Khawaja was expected to speak at a talk in Washington DC, entitled Reform in Bahrain: One Step Forward, Two Steps Back? on February 13.
Blogger Mahmood Al Yousif gives us his two cents on the situation.
He says the title of the talk is “not a very imaginative”. This is because it is:
“a very much overused sentence in Bahrain – with justification, I might add. All you have to do is pick up any paper, on any day and read any political topic. Continue reading about that topic for a while and you will see – there in black and white – why Bahrain should most probably trade mark that “brand”.
“Nowhere is that brand more in evidence than in the political, freedoms and human rights scenes,” he writes.
He sums up the arrests as a fiasco and calls for their immediate release.
“What the government has achieved with this unwise move is proven the basic premise of the seminar. Bahrain does indeed takes one step forward, and several steps back!

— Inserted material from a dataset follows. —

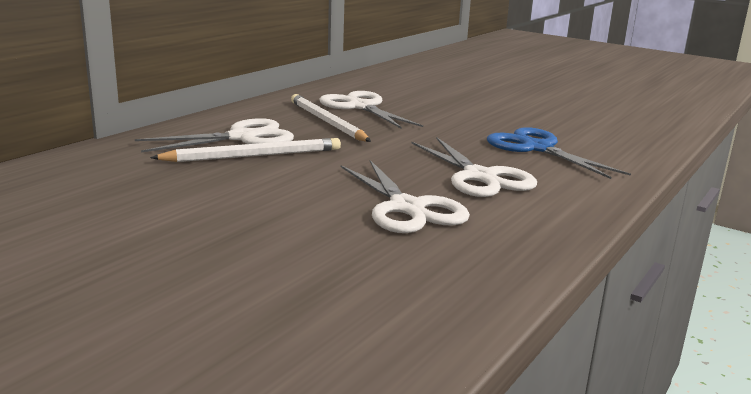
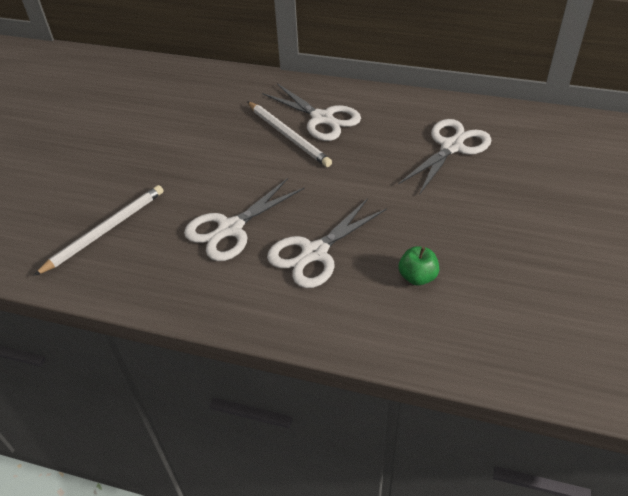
camera: 75 degrees right, 25 degrees up
white pencil [291,94,371,142] -> white pencil moved to [34,185,164,276]
blue scissors [487,127,631,179] -> green apple [399,246,439,285]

Do they really think that the apprehension of a panelist will magically cancel the seminar? No, what they have also done is given the seminar both legitimacy and popularity! Just think of the headlines it will create now.
Is this really conducive to our situation?
Is there no one in power that will step forward with political courage and will and put a stop to all of this?
We are getting rather tired of all these situations.
All we want is to live with dignity for goodness’ sake. Is that too much to ask?
Release them. All of them. For the sake of the future of Bahrain,” he pleads.
But their release isn't taken lightheartedly by fellow blogger Silly Bahraini Girl.
“Why were they arrested and why are they being released if there were sound grounds for arresting them in the first place? is there a law in this country? what does justice mean? or is the reputation of bahrain a YOYO in the hands of little children who don't know what the hell they are doing or in which direction they would want to steer this country.
“A country becomes a country when it has institutions which uphold law and order. A country is only classified as one when it respects justice. And justice is not established by lip service…it is a huge responsibility which includes giving people way too many rights than some would love to let go of. After all, you cannot aspire to be treated as a citizen when you don't qualify as one,” she writes.
Chanad Bahraini describes the arrests as disturbing.
The arrests come a day after the sentencing of two other activists, in what is now known as the leaflet detainees.
Chanad says all the arrests:
of course, (are) deplorable, and makes clear exactly how this regime views freedom of expression in Bahrain. But let’s be serious. The real reason why this happens is because the regime knows they can get away with it. Even if the detainees are released after investigation, or if they are given a royal pardon after being sentenced, the government has achieved its goal: harassing and intimidating the people out of demanding their rights. So while the constitution may claim that the people are granted freedom of expression, the reality is that the regime reserves the right to freedom of intimidation.
Meanwhile, Al Yousif sarcastically called the leaflets duo Enemies of the State.
“Bahrainis Dr. Mohammed Saeed and Hussain Al-Habshi start serving their time in prison today for voicing their political opinions. The first for a year, the second for 6 months. Isolated from their jobs, their families and their community simply for voicing a political opinion which the government interpreted as tantamount to carrying arms and forcibly mounting a coup to change the ruling regime.
“For just printing and wanting to distribute a document written by a dissident – a national figure nonetheless – calling for the boycott of the recently held national elections,” wrote Al Yousif.
This brings us to today's pressing question: Is speaking up and pushing for more rights the right way to go about in a country where you know you could be subjected to detention and investigation?